There are real consequences to these proceedings. In addition to having a criminal record and a prison sentence, defendants face the risk of heightened sentencing should they attempt to cross the border again in the future. If any form of immigration reform should ever pass Congress, those with past criminal records may not be eligible for certain forms of relief. Since Operation Streamline – which operates at two locations in Texas in addition to Tucson – delivered criminal convictions to a whopping 77,327 people in 2013 alone, it is clear that the scale of due process violations is not small.
Operation Streamline is straining the resources of courts and governmental agencies that would otherwise be better able to focus on offenders of violent crime.
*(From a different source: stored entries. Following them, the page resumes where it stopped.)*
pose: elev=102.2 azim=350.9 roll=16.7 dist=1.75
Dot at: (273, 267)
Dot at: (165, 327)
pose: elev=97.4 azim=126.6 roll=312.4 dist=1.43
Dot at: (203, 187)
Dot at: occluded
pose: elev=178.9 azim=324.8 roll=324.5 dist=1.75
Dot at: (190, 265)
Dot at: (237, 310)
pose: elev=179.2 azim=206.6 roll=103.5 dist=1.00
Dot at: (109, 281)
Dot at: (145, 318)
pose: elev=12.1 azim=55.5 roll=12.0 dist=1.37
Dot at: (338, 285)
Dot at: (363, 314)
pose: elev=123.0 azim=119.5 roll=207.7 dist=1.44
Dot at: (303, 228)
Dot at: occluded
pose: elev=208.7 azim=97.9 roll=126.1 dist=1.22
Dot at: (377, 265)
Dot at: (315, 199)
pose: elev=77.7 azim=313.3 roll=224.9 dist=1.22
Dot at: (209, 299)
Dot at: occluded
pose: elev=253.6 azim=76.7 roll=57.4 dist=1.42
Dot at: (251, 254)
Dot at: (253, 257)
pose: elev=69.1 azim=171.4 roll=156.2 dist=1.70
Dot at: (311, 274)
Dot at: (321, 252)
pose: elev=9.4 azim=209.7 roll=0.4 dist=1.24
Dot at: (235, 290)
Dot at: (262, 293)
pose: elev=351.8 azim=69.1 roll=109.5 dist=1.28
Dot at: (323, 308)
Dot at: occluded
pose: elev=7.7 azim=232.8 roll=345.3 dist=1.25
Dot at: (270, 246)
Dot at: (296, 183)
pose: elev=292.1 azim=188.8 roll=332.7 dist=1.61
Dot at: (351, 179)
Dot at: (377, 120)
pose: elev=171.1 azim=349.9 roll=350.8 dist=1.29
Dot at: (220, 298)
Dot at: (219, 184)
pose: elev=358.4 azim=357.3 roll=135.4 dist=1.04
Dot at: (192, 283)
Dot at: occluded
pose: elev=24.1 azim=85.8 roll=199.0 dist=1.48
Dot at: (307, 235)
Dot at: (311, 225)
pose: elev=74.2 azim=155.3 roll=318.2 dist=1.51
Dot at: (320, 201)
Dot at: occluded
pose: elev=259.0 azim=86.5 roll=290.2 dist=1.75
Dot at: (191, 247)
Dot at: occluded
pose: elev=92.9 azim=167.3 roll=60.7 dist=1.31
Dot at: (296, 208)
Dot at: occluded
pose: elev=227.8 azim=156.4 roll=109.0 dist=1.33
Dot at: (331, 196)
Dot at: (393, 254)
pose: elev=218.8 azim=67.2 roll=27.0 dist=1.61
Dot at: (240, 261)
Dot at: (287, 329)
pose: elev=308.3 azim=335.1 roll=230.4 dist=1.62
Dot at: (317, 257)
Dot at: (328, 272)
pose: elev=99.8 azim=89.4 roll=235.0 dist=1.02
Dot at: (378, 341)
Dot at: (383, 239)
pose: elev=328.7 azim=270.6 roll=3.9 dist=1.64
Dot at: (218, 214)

The program is expensive, and there is no real evidence that Operation Streamline has in fact led to a reduction in border crossings. It is not difficult to imagine the uproar that would ensue if U.S. citizens facing criminal charges and imprisonment were to be subjected to a judicial process as accelerated and succinct as Operation Streamline. Since due process is owed to citizen and noncitizen alike, how can we tolerate anything less than full due process for those who cross at the border?
Chad R. Doobay is a member of the National Immigrant Justice Center’s Leadership Board, a pro bono attorney with NIJC, and an attorney at Katten Muchin Rosenman LLP in Chicago.